The exchange begins with a portrait of Laurent Bigot, produced by the students, true or false. The college students indeed searched the internet for information about their guest, cross-checked it and then submitted it to him for verification.
“Is it true or false that you are the principal of a journalism school?“asks a student.”It’s true, replies Laurent Bigot. I am the director of the public school of journalism in Tours, which is one of the 14 schools recognized by the journalist profession in France “. ” Is it true that you are a member of the PRIM research team at the University of Tours ? “checks another student.
Laurent Bigot’s response is also positive. “I am a member of this research team. I myself am a teacher-researcher at the University of Tours. I work in journalism but all the teacher-researchers are gathered in this team which works in particular on a research project called VIJIE for verification of information in journalism on the internet and in the public space.. ”
The exchange continues with questions from the students about the exhibition itself, among other things around the staging of a “deepfake”: a video generated by artificial intelligence that makes it possible to change the face or the voice of a person, to make him say something that he did not say. A duo of artists have created several for the exhibition and the students wonder about their purpose. Did they themselves want to deceive people on social networks? “The video that can be seen in the exhibition, answers Laurent Bigot, constitutes in itself a work and not simply videos which would have circulated on social networks and which would have been replaced within this exhibition. Do not be mistaken about the nature of this video and their functions “.

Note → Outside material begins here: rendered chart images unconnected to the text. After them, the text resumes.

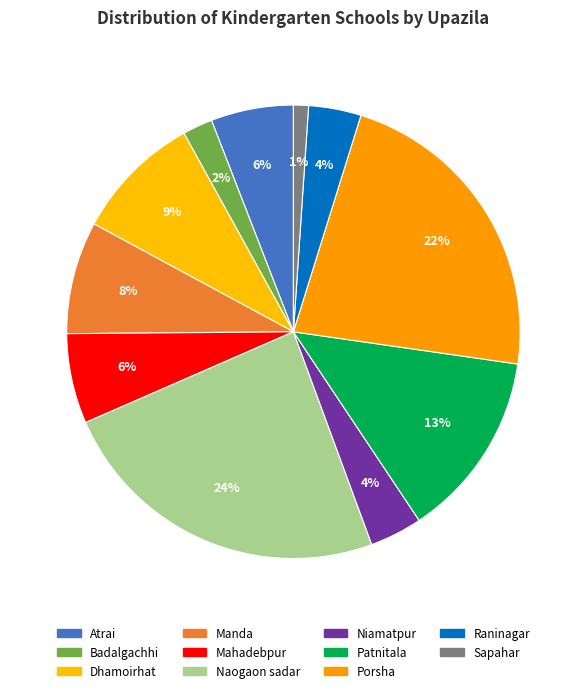

The Naogaon sadar slice represents 24% of the pie. True or false?

True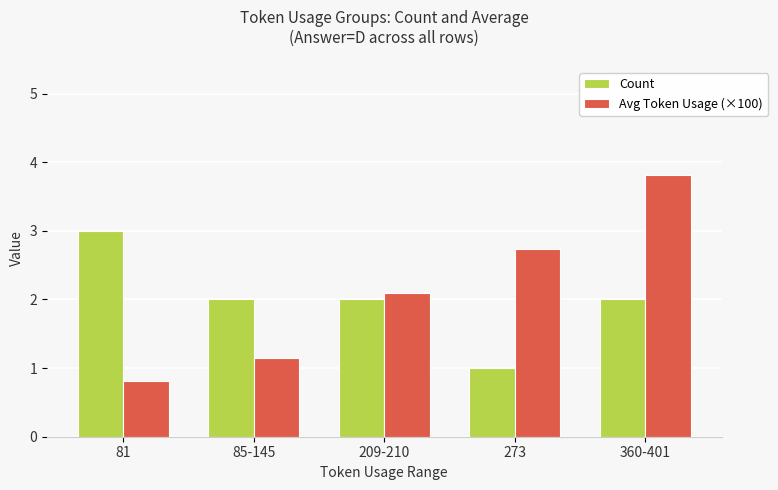

Is the value of Count at 209-210 greater than the value of Avg Token Usage (×100) at 209-210?

No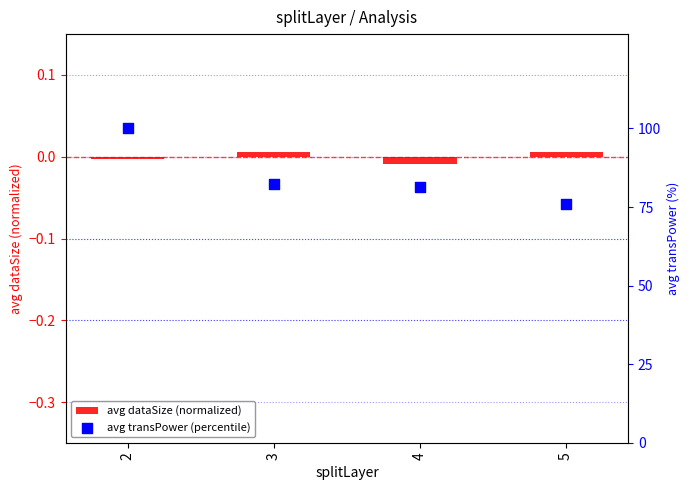

Which series reaches the maximum Y coordinate?

avg transPower (percentile)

The artists, in this exhibition, therefore seek above all to make people think, to decipher the mechanisms of creation of false information.
But how do you know if a piece of information is false? asks Angela. Laurent Bigot explains to her that there are two possibilities: to check for herself, for example by going to do a reverse image search to see if a photo sent by a friend that seems to have been taken the same day is not in fact a photo that he would have found on the internet and that he would have taken out of context for example. ” In the second case, completes the teacher-researcher, if you are unable to verify information, then that will be your ability to seek out people who verify that information for you. These people can be very diverse but in particular they will be journalists in serious editors who do their job well. “.
“Why do conspiracy theories interest us and why do we believe in them? “then asks Thomas.”We are interested in conspiracy theories in general, answers Laurent Bigot, because they offer a vision that is both simple and easy to understand in relation to questions which are generally quite complicated. And so the shortcuts offered by these conspiracy theories allow everyone to find an explanation that will suit them without necessarily making a lot of reading or comprehension efforts. For a complex problem, they will, for example, find a scapegoat who will be a community, a person, a group of individuals who will be made guilty of the problems of others. “.
The students finally wonder about how to fight against false information. “We saw a work with the blue birds of Twitter who were in a cage, which we interpreted as censorship, but is Twitter legitimate to censor comments that are on its social network ? “asks Corentin.
“The question of the role that social networks can play on the censorship of certain remarks is a question which remains very complicated ” admits Laurent Bigot. “It is very difficult to find any body that is authorized to censor comments “. However, he continues, oWe know that networks are already censoring content. Facebook, for example, employs subcontractors to clean up what is broadcast on its thread and which could be particularly violent. On the other hand, Facebook, when it is faced with false information which has been shown, even by Facebook partners, to be false information – the media for example which will show that it is false information – is wrong. remove this false information. He will leave it and make the denial of this false information coexist right next to it, but there he will refrain from censoring “.
Laurent Bigot is director of the public school of journalism in Tours, mlecturer in Information and Communication Sciences, at the University of Tours and one of the curators of the Fake News exhibition, to be seen at the EDF Foundation, in Paris, until January 30.